To overcome this disparity, companies are going to be forced to set up dual systems to cater to the needs of both high-speed and dial-up customers, in the process costing themselves a lot of time and expense.
Mr Pretzel used Internet banking as an example of the difficulties that could lie ahead.
“Yes, [banks are] able to get a lot of people banking online now … but what happens when they try to close a branch? People throw up their arms in horror because there are still too many people out there who want that personal service, who want that real, physical interaction, and who don’t have either the access online or the desire to go online to do it,” Mr Pretzel said.
“What the banks and other companies are finding is that through this distribution period they’re adding on a new distribution channel, but not really able to turn any of the old distribution channels off – that’s the problem.
“Broadband is going to just add one form of distribution channel without being able to take away what they’re doing in other areas. So it’s going to be a real problem.”
Internet Business Corporation managing director Richard Keeves agreed that both the deployment and take-up of broadband access had been slow across Australia. But he said people would not rush to adopt it just because it was available.
Mr Keeves said new technology was usually surrounded by a good deal of hype, but when that wore off, people tended to become quite negative about the technology.
It was only fairly recently that the Internet had become recognised as a genuine source of productivity improvements, and broadband would likewise take some years to engender a similar attitude towards itself.

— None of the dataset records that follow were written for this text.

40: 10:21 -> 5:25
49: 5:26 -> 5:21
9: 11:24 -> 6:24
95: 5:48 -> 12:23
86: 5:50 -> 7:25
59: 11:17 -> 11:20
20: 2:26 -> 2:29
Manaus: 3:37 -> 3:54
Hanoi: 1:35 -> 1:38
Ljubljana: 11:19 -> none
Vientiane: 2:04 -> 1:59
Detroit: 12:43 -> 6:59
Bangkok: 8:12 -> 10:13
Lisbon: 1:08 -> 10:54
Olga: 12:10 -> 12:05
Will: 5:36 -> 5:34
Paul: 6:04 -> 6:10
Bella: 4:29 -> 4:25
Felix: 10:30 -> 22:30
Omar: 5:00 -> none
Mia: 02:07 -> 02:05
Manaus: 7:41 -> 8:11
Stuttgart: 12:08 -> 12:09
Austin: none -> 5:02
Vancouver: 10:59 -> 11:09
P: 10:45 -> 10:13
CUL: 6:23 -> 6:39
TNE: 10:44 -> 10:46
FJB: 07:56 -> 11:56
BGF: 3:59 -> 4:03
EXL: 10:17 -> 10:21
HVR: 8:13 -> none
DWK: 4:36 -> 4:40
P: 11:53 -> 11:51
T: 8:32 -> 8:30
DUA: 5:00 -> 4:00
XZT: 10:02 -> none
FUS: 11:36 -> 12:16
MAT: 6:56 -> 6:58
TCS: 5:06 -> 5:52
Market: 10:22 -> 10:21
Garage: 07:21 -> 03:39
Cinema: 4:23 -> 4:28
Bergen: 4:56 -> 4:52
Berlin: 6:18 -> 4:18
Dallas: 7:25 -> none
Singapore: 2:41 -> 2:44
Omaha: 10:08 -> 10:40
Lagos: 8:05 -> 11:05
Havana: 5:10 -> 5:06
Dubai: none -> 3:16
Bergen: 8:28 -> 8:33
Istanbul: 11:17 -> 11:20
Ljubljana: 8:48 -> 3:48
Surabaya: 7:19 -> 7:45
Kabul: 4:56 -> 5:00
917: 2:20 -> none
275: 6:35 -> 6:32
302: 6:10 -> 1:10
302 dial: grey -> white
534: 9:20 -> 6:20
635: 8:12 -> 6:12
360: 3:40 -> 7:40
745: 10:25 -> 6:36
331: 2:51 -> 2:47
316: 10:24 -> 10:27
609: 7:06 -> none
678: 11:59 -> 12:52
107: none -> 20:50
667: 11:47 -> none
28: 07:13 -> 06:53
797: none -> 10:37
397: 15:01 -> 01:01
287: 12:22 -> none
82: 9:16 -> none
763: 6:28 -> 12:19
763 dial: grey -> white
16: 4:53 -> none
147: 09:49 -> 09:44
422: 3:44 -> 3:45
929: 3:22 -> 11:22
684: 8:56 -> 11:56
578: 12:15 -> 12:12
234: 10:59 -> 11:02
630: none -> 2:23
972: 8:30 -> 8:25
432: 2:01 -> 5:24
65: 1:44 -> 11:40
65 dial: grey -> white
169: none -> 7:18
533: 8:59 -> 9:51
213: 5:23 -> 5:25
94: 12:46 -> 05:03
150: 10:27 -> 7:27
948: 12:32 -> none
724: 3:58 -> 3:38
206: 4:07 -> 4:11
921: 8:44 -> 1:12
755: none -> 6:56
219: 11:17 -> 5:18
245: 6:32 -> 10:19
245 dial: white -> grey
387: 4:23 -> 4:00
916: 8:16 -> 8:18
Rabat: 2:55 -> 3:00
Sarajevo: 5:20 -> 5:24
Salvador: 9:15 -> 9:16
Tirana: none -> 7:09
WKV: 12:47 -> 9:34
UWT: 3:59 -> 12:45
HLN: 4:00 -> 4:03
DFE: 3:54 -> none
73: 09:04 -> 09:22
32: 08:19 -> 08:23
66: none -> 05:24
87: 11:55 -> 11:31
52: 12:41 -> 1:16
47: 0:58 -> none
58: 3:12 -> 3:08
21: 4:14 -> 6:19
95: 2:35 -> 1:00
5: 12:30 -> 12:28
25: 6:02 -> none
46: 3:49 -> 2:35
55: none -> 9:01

“There needs to be far greater motivation to take the mass of the marketplace into that technology, rather than just the innovators who will dabble with things just because they’re new,” Mr Keeves said.
“The majority of the marketplace won’t take it up until it’s been proven, until it’s cost-effective, and until there’s such a critical mass shift to market it such that it’s not something to dabble in any more. It’s something they need to have, otherwise they’re going to get left behind.”
He pointed to the example of the first fax machine to be sold in Australia in 1972. It wasn’t until the mid-1980s that fax machines started to become useful to businesses, and a few years after that they were essential to business operations.
But Mr Pretzel believes broadband should be universally rolled out immediately in anticipation of consumer and business demand for its benefits.
He said if the Federal Government still owned all of Telstra, a decision to take such action would be much more easily made. On the other hand, one radical thought is for the Government to sell the rest of Telstra and then use the sale proceeds to build a proper national broadband network.
“If you try to leave it to market forces, you will always have capital investment decisions being delayed to align them with short-term uptake; the supply side will wait for the demand side, and the whole process will be much slower,” Mr Pretzel said.
“What Australia should do is bite the bullet and give every house access to high-speed broadband Internet in a very, very quick rollout period, so that Australian companies can start using broadband with confidence for their communi-cations.
“People won’t have to make the decision: ‘Do I go broadband or don’t I’. They don’t have to weigh up the justification of the additional expense broadband is – broadband shouldn’t cost them more, and companies shouldn’t have to make those decisions where they can’t justify investing in a new form of communication because there’s such a small number of people doing it.
“It’s the old chicken and egg situation. The only way to break through that is to take some absolutely radical thinking and say everyone is going to be on broadband at once, and at this date Australia becomes the Broadband nation.”